We emphasize the importance of non-work, non-waged - unquantifiable - time and support users to create more of it for themselves, within their relationships, and with the social support of their networks and the supporting institutional bodies.
Color as encrypted emotions
We move away from emojis and Like buttons that are designed for the automation of emotional labor and user data collection.

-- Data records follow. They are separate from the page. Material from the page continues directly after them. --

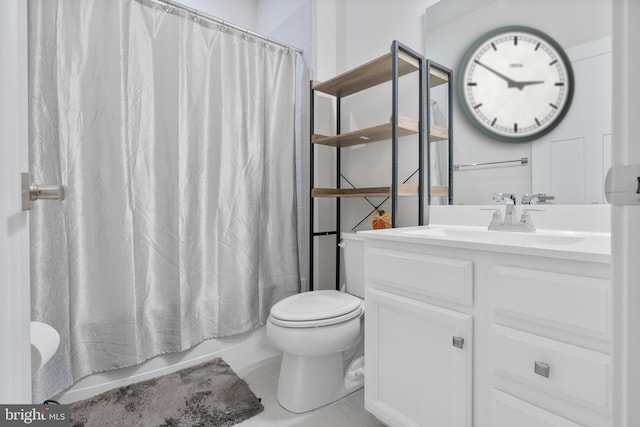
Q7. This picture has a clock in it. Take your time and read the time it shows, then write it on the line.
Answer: 2:50
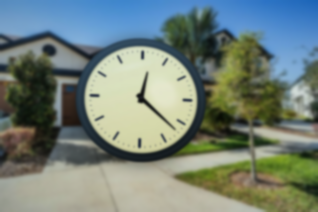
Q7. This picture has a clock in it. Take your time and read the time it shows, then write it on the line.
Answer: 12:22
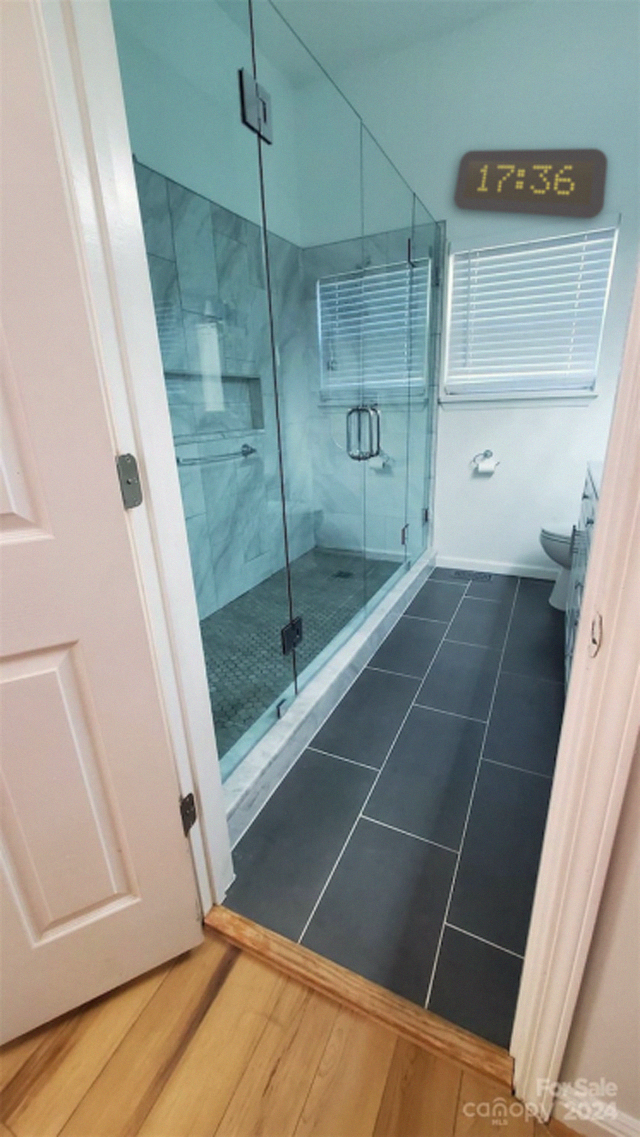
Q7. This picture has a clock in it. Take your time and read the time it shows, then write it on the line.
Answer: 17:36
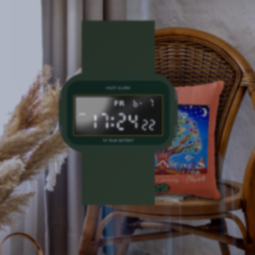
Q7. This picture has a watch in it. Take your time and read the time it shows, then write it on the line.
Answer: 17:24:22
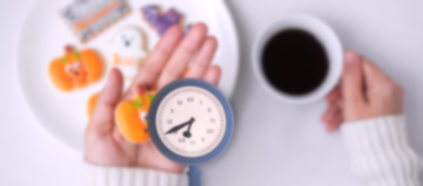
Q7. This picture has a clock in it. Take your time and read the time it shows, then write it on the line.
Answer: 6:41
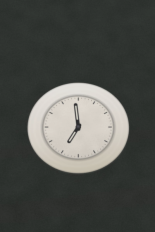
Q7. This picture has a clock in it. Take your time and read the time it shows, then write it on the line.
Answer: 6:59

The color marking is a method we borrow from clinical psychiatry treatment and is a form of art therapy. When a person is very analytical and is alienated from their emotions, they can be asked to use colors to describe how they feel. In doing so, they are able to identify and understand what the feeling is. By being able to identify their feelings, which are the body’s reaction to information, they can begin to build intimacy with their experience in the world, without over-identifying with the information they are confronted with – one premise of anxiety. Instead, they can act autonomously, rather than in a reactionary state of anxiety often encouraged by the demands of most social media and systems of precariousness today.
Color marking has many advantages.
First, it aims to create an intimate illustration of the user's state of mind so that they can be more attentive to their needs, as opposed to a system using a universal measurement to judge whether a user is healthy or not. In this way, we return the power of judgment to users.
Second, color marking helps foster a more caring and open attitude between users during the negotiation process. This is because there is not an immediately legible translation of the base information of the contract - the feelings as color (as opposed to, 5-stars or a thumbs up). Prompting a discussion to listen and learn from each other, the relationship starts from open questions and potentially avoids quick judgments and assumptions.
Third, it supports exploration of a different kind of "encryption" by subjective dataset, in which the data does not have a common key in the backend- i.e., each color has a different meaning to each user. This meaning is not defined by the user in the app. The inconsistent index for the signifier and the signified ([color: yellow] = [any feeling]) makes it impossible for the system to use the data for judgment or prediction. As well, it is a highly inefficient dataset for surveillance. Therefore, theoretically, such a system produces bad data for machines but good data for humans.
Ebbs and Flows of Being, and Being with Others
ReUnion encourages color marking as an ongoing practice of self-awareness and emotional intimacy by user accounts only being able to be made through the creation of a relationship with oneself in the form of a contract - the base unit for all users and system design.
With these two axes of our first design iteration, we attempt to challenge the simplified and linear view of the current social media platforms, regarding our relationships. We attempt to design different points of abstraction, i.e. asking for subjective and temporal data that only communicates within the present relationship (such as subjective color marks and self-estimated time measurement), as opposed to collecting universal behavioral data from the users. By doing so, we hope to create a digital environment that views interpersonal relationships as fluid, multifaceted and subjective.